Swimming In Lake Me

It was impossible to get a conversation going, everybody was talking too much. Yogi Berra

I wasn’t always a conversation stealer.

In high school, I could be painfully shy and would rely on asking questions to keep a conversation going, especially when I was nervous or intimidated. It wasn’t until sometime in college that I found my voice and discovered I had something interesting to say or a story to tell. The older I got, the more experiences I had, the more I wanted to share. I would find myself taking over a conversation by saying “Me, too” or “That’s just like what happened in my family …” or “That reminds me of …” Phrases that in my mind linked the other person’s experience, story or pain to mine and gave me license to do what my husband jokingly calls “swimming in Lake Me”.

After Jimmy died, I stopped wanting to hijack conversations or share my story. It was too painful to talk about my loss, about that sweet, bright-eyed son of mine who was no longer here. I felt like a marked woman, someone whose life was glaringly different from those around her. If I didn’t know the other person well or at all, I worried that there might not even be a connection between my life and hers. I also learned the hard way that there is no quicker way to shut down a conversation than to mention that you have a newly dead child. Even when I was talking to people who knew and loved Jimmy, I struggled to say much, afraid of breaking down, falling apart, losing the thread. I didn’t want the floor. I didn’t want the attention to be on me. I appreciated every kind word, every expression of shared sadness, but I lacked the strength or the words to say much more than “thank you”.

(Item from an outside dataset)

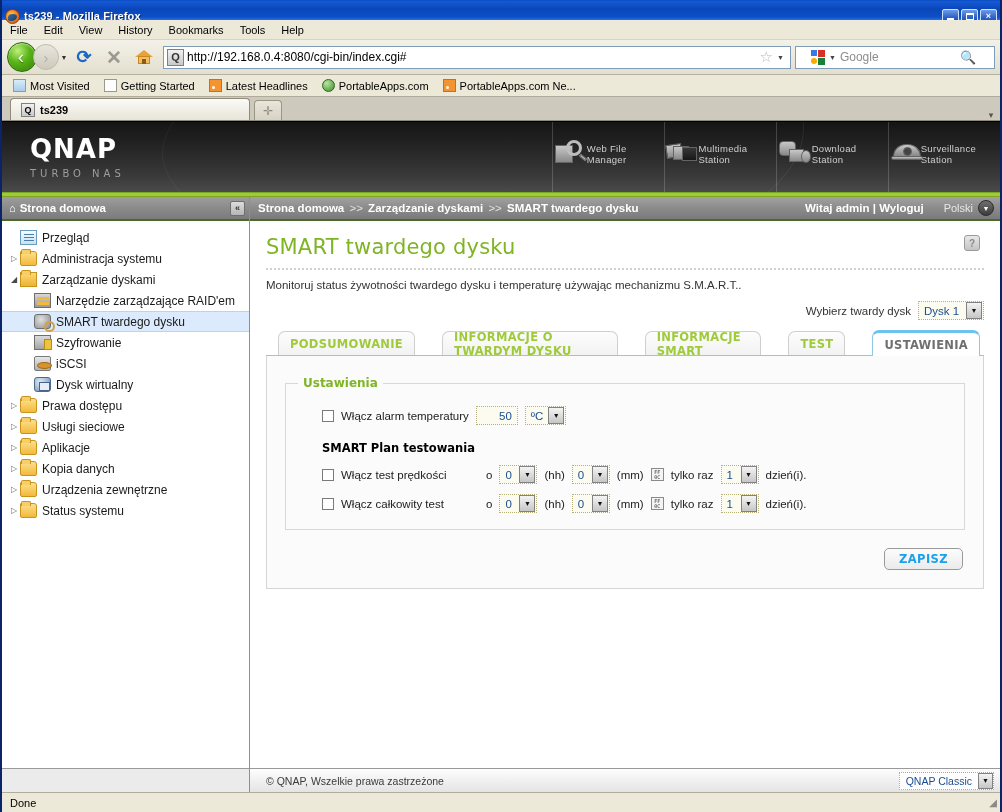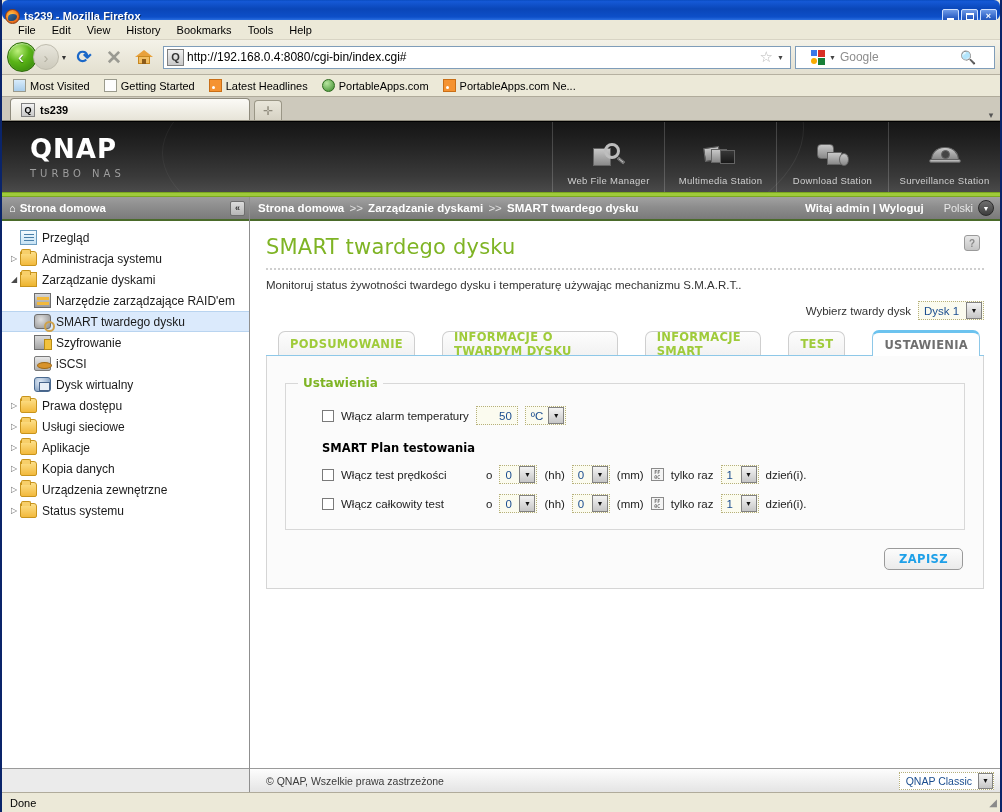"ts239 - Mozilla Firefox" #titlebar { border-radius: 6px -> none }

Over time, as I connected more and more with others who had also experienced a devastating loss, I began to share my story again. Initially, I went back to my old ways of seeing the other person’s loss as a point of connection that allowed me to talk about me and my losses. But I learned … That all losses are not the same. That comparing or categorizing losses helps no one. That as much as I needed to talk about Jimmy, sometimes the other person needed to talk about their beloved more. That sometimes there wasn’t space for my story in someone else’s pain. By staying quiet, I discovered how much it helps to have someone just listen and what a gift it is to talk without interruption about the person you love who has died.  Because so many kind, loving souls have made space for me to talk, I found I could make space for other grievers to share their stories. Hearing other people’s stories about how they survived devastating losses, how they made it through the fire and how they found a way to live on is both comforting and inspiring. To know that I’m not alone. To understand that it’s okay to keep breathing and creating a life in the aftermath. To believe that I can.